Cloning and Characterization of the dagB Gene from Treponema denticola

Objectives: Treponema denticola is one of the major pathogens associated with adult periodontitis. The surface protease, dentilisin, is a potential pathogenic factor of these microorganisms. Previous results indicated that dentilisin co-purified with both 43kDa (DagA) and 38kDa proteins. In addition, dagA and the dentilisin gene, prtP, are part of the same operon.
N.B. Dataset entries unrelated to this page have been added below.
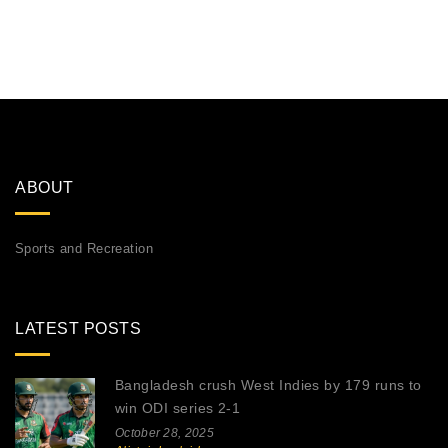
ABOUT
Sports and Recreation
LATEST POSTS
Bangladesh crush West Indies by 179 runs to
win ODI series 2-1
October 28, 2025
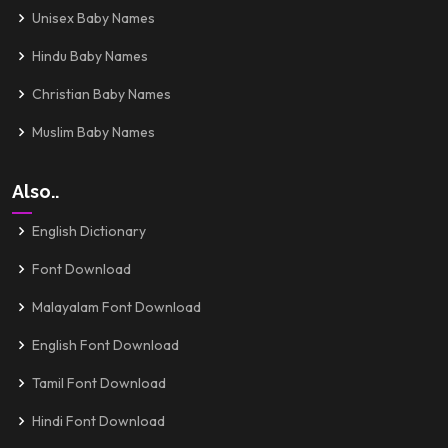
Unisex Baby Names
Hindu Baby Names
Christian Baby Names
Muslim Baby Names
Also..
English Dictionary
Font Download
Malayalam Font Download
English Font Download
Tamil Font Download
Hindi Font Download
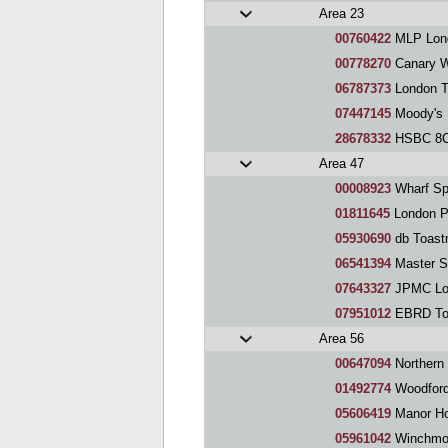
Area 23
00760422
MLP Lond
00778270
Canary Wh
06787373
London T
07447145
Moody's 
28678332
HSBC 8CS 
Area 47
00008923
Wharf Sp
01811645
London P
05930690
db Toast
06541394
Master S
07643327
JPMC Londo
07951012
EBRD Toa
Area 56
00647094
Northern 
01492774
Woodford
05606419
Manor Ho
05961042
Winchmor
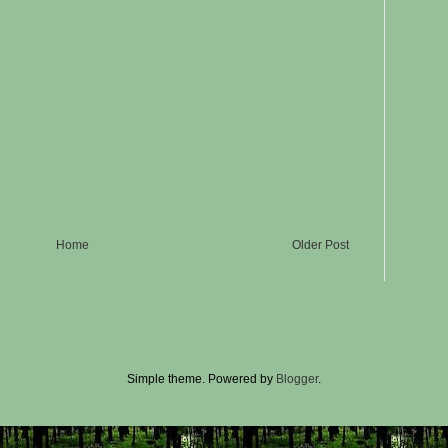
Home
Older Post
Simple theme. Powered by
Blogger
.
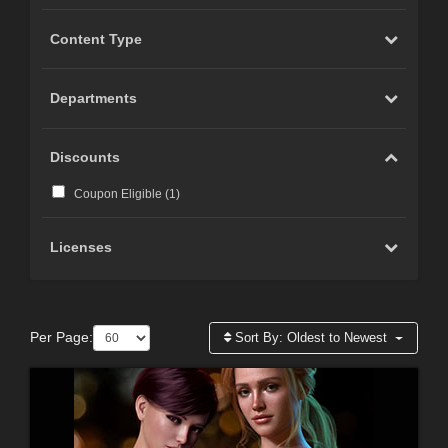
Content Type
Departments
Discounts
Coupon Eligible (
1
)
Licenses
Per Page:
Sort By:
Oldest to Newest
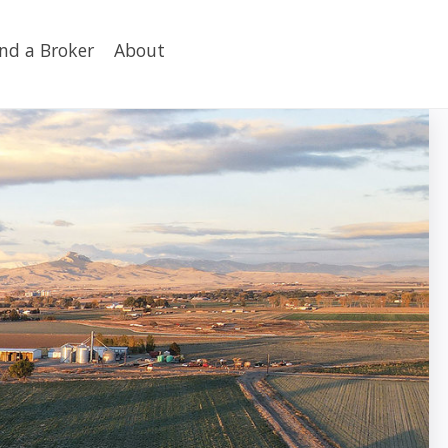
ind a Broker
About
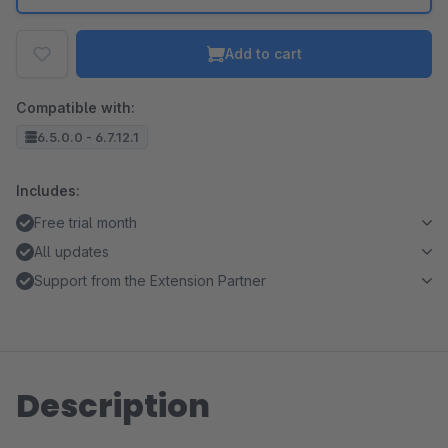
Add to cart
Compatible with:
6.5.0.0 - 6.7.12.1
Includes:
Free trial month
All updates
Support from the Extension Partner
Description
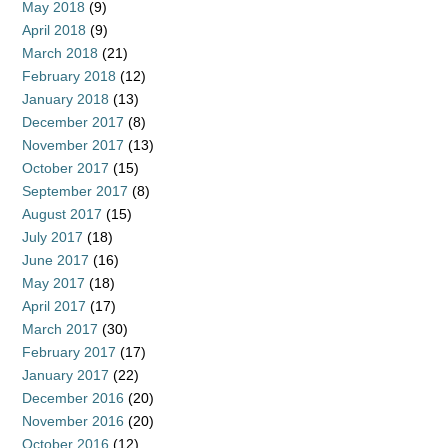
May 2018
(9)
April 2018
(9)
March 2018
(21)
February 2018
(12)
January 2018
(13)
December 2017
(8)
November 2017
(13)
October 2017
(15)
September 2017
(8)
August 2017
(15)
July 2017
(18)
June 2017
(16)
May 2017
(18)
April 2017
(17)
March 2017
(30)
February 2017
(17)
January 2017
(22)
December 2016
(20)
November 2016
(20)
October 2016
(12)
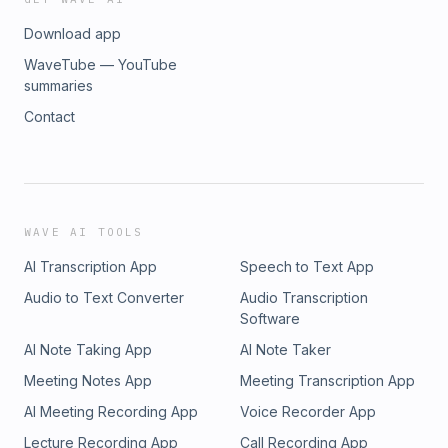
Download app
WaveTube — YouTube
summaries
Contact
WAVE AI TOOLS
AI Transcription App
Speech to Text App
Audio to Text Converter
Audio Transcription
Software
AI Note Taking App
AI Note Taker
Meeting Notes App
Meeting Transcription App
AI Meeting Recording App
Voice Recorder App
Lecture Recording App
Call Recording App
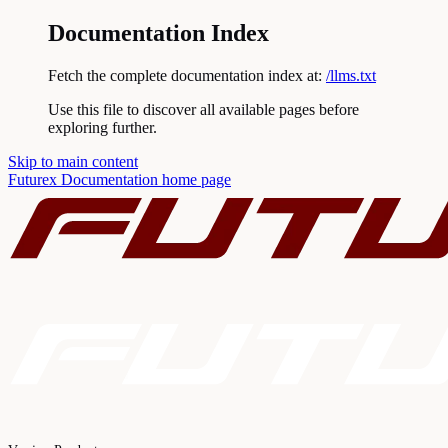
Documentation Index
Fetch the complete documentation index at:
/llms.txt
Use this file to discover all available pages before
exploring further.
Skip to main content
Futurex Documentation
home page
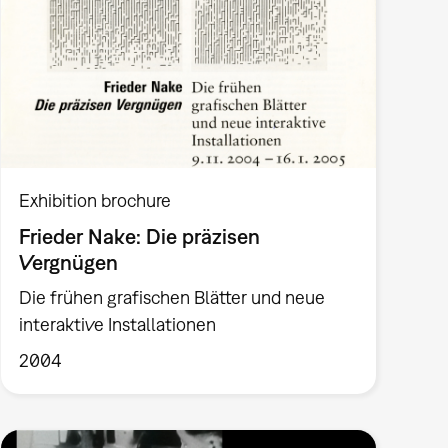
Exhibition brochure
Frieder Nake: Die präzisen
Vergnügen
Die frühen grafischen Blätter und neue
interaktive Installationen
2004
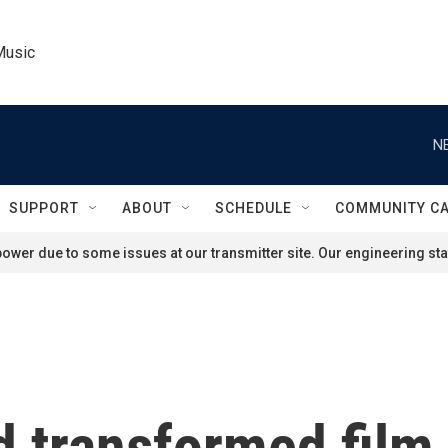
Music
N
SUPPORT
ABOUT
SCHEDULE
COMMUNITY C
ower due to some issues at our transmitter site. Our engineering staf
 transformed film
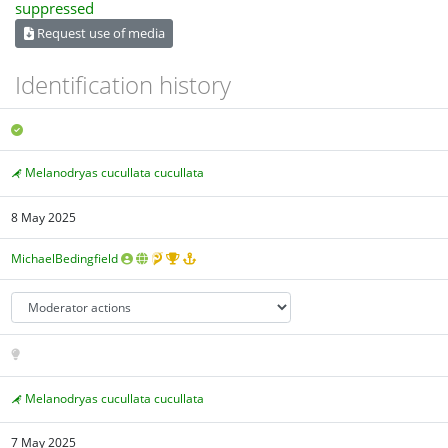
Request use of media
Identification history
Melanodryas cucullata cucullata
8 May 2025
MichaelBedingfield
Melanodryas cucullata cucullata
7 May 2025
To examine the relationship of the 38 kDa protein gene with this operon, further analysis of the dentilisin operon was carried out. Methods: Northern blot analysis was performed with the prtP probe labeled with digoxigenin. To identify transcription start sites, RT-PCR using the SMART system (Clontech) was performed. The DNA sequence of the amplified sequence was determined using an ABI PRISM 310-2 DNA sequencer. Results: Northern blot analysis indicated that the mRNA coding for dentilisin is approximately 5 kb. This size is 1.5 kb larger than that of dagA and prtP. The products amplified by RT-PCR with primers designed from the 5'-ends of prtP and dagA were approximately 2.1kb and 1kb. This difference in size was consistent with the positions of the primers and indicated that the operon transcriptional start site was located 1kb upstream of the dagA gene. Sequence analysis of the amplified sequence revealed that an open reading frame (designated dagB) existed immediately upstream of dagA and coded for a 206 amino acid protein with a molecular mass of 22,674.85. Conclusions: The present study suggests that the dagB, dagA and prtP genes are translated from a polycistronic mRNA and dagB may play an important role in dentilisin activity. The relationship between dagB and the 38 kDa protein is currently under investigation. Supported by NIH grant DE09821.